Endor Labs

About Endor Labs

AURI is an AI static application security testing (SAST) tool developed by Endor Labs. Acting as security intelligence for AI coding agents, AURI helps teams prioritize real risks, reduce noise and remediate vulnerabilities quickly. It understands how code works and identifies what matters most to the organisation. The tool intelligently analyses code, triaging false positives and validating multi-file and multi-function data flows. It assists in identifying complex vulnerabilities beyond traditional rule-based scanning, such as business logic and authentication flaws. AURI integrates directly into AI code editors to give developers and agents the tools to fix code before their first commit.
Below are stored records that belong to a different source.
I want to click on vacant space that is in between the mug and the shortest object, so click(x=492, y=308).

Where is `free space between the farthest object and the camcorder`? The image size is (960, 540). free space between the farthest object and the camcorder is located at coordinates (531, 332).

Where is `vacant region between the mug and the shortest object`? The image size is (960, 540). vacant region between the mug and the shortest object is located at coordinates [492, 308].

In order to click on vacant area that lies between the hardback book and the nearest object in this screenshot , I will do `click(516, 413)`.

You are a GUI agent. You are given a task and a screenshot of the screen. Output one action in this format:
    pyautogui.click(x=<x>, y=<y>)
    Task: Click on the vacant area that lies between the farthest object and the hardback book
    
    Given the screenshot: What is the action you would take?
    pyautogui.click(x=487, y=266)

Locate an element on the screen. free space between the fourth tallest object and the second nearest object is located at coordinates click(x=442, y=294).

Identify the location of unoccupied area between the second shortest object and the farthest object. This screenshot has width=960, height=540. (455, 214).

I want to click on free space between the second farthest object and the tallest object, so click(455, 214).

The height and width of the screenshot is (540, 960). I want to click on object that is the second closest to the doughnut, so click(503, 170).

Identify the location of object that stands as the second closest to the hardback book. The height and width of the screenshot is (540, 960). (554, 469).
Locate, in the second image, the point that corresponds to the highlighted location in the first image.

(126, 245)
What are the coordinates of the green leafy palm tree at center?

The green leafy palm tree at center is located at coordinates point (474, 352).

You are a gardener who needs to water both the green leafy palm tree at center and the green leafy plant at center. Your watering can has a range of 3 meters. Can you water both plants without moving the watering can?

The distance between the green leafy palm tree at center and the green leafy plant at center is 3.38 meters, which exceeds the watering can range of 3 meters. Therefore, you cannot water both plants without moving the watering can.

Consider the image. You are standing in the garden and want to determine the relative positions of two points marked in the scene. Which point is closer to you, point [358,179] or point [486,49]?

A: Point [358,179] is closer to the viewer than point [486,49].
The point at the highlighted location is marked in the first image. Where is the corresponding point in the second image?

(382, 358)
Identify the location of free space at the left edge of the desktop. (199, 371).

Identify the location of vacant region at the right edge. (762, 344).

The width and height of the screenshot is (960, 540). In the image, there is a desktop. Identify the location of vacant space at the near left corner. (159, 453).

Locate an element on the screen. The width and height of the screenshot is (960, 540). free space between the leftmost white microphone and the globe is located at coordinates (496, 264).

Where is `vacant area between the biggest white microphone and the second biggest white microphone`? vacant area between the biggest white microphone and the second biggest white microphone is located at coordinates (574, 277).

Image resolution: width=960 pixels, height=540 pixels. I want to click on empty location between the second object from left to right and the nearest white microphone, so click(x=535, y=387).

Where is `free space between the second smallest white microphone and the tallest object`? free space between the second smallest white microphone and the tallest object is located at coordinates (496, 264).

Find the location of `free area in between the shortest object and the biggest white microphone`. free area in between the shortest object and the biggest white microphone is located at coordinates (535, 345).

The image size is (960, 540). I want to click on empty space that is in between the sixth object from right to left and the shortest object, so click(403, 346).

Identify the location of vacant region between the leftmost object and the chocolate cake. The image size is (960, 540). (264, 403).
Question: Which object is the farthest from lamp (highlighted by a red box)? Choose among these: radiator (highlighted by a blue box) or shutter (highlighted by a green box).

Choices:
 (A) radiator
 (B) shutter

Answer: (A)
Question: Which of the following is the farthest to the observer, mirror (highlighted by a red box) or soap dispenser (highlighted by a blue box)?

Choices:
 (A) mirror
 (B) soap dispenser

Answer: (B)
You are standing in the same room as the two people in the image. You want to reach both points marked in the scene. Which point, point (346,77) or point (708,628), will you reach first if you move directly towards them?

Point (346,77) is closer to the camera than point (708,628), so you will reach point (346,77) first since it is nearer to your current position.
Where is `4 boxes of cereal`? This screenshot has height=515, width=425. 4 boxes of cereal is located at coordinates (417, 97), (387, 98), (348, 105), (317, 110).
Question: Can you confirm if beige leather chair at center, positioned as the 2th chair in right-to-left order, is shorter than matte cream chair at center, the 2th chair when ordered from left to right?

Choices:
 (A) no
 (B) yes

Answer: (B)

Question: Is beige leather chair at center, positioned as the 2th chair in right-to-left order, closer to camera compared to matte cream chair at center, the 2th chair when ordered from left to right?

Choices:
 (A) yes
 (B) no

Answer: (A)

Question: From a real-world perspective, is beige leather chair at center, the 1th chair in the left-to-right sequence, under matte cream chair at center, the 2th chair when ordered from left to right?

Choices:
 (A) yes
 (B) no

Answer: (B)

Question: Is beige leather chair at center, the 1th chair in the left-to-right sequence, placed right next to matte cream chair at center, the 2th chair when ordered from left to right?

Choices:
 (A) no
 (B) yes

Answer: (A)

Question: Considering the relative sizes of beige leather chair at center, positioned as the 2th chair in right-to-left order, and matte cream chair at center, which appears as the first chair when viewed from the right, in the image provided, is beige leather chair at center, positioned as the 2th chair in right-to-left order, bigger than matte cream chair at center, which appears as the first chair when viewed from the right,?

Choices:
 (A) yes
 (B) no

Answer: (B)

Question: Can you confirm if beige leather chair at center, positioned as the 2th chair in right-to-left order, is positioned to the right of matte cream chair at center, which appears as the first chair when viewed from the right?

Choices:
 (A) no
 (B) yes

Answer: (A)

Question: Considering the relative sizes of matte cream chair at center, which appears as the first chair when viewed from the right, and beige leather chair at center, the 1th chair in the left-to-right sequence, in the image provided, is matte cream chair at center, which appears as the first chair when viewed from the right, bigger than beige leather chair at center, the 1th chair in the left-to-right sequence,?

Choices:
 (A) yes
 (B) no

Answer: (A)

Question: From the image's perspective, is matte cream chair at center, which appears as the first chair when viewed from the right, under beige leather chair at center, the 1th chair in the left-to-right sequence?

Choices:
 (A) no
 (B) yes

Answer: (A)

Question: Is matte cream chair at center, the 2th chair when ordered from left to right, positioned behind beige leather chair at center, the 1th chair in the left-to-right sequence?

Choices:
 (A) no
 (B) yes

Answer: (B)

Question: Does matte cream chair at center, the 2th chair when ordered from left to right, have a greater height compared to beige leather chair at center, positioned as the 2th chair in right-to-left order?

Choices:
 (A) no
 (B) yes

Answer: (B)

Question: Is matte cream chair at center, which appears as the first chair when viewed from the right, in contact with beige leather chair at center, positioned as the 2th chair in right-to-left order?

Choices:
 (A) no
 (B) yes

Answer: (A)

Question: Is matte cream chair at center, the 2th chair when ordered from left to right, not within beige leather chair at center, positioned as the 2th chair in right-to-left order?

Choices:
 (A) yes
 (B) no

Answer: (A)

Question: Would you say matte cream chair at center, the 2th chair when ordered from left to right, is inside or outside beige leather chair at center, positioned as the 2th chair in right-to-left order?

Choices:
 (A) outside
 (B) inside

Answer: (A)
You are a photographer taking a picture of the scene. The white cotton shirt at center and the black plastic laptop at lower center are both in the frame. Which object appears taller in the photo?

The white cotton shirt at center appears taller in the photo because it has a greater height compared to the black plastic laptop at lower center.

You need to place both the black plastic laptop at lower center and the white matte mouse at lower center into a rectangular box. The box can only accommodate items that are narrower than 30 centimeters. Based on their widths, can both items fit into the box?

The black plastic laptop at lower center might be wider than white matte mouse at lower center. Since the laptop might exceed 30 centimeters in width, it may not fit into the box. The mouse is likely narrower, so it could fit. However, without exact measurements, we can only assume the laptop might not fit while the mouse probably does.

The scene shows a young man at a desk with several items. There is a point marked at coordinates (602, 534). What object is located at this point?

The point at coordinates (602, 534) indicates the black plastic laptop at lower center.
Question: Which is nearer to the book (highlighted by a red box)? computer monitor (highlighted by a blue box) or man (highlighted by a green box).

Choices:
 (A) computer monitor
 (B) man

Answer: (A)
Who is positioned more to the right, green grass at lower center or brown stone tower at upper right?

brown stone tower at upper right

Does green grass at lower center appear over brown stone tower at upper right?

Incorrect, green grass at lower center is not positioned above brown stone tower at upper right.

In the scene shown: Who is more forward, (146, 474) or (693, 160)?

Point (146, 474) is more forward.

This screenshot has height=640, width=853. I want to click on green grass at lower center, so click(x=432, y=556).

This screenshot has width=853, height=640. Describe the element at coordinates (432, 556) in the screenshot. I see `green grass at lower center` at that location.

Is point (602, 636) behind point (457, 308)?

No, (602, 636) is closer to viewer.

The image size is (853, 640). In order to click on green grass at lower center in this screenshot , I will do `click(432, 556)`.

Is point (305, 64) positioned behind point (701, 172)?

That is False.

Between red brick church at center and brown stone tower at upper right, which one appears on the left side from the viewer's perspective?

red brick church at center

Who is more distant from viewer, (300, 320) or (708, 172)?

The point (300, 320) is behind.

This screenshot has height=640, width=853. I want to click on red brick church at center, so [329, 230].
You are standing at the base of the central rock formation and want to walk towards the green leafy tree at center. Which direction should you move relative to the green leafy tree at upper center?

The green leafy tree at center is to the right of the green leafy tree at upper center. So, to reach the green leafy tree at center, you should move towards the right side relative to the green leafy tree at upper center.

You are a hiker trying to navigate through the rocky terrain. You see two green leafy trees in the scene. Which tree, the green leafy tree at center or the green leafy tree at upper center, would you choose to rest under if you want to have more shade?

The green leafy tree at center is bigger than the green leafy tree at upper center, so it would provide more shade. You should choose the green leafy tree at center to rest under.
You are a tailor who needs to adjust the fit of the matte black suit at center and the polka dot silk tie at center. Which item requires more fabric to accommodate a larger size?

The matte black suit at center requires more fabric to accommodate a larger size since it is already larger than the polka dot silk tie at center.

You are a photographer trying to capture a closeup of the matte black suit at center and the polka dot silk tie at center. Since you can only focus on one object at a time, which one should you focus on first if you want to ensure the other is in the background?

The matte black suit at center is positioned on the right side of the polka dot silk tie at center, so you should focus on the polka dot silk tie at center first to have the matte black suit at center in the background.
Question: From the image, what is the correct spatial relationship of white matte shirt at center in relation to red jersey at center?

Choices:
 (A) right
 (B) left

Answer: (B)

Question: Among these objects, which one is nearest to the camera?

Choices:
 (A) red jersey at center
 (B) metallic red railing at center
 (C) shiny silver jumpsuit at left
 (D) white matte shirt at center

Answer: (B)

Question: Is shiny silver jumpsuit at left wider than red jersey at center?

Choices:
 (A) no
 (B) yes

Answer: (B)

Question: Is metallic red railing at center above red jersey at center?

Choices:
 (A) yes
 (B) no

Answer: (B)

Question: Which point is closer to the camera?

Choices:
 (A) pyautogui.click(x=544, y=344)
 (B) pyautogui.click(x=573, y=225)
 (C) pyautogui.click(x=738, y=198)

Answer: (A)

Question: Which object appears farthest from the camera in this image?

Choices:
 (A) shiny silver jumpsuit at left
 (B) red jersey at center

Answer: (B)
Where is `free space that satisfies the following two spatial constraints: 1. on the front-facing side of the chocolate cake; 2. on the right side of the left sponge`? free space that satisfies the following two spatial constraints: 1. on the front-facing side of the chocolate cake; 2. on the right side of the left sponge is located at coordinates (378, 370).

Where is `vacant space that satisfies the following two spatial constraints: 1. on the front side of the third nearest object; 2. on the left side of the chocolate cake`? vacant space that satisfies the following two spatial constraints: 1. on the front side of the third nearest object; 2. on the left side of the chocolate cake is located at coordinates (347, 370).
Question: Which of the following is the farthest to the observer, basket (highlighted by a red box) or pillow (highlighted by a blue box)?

The software automatically triages findings by parsing syntax, tracing data flow, and reasoning about context and logic to present issues that genuinely matter. It validates findings, providing transparent evidence and reasoning for every decision. The tool allows the addition of custom prompts and rules to align agent behaviour with an organization's security policies, priorities, and threat models. Moreover, AURI can highlight complex logic flaws and other risks typically found in pentest reports and bug bounty programs without the need for rule creation or upkeep. It provides reachable findings and delivers precise, explainable fixes for developers. Additionally, AURI offers smart fix suggestions that generate context-aware solutions aligned with your codebase for review. It supports over 40 languages, including Java, Javascript, Python, C#, C/C++, Go, Kotlin, TypeScript, Ruby, Rust, JSX, PHP, Scala, Swift, Terraform, and more.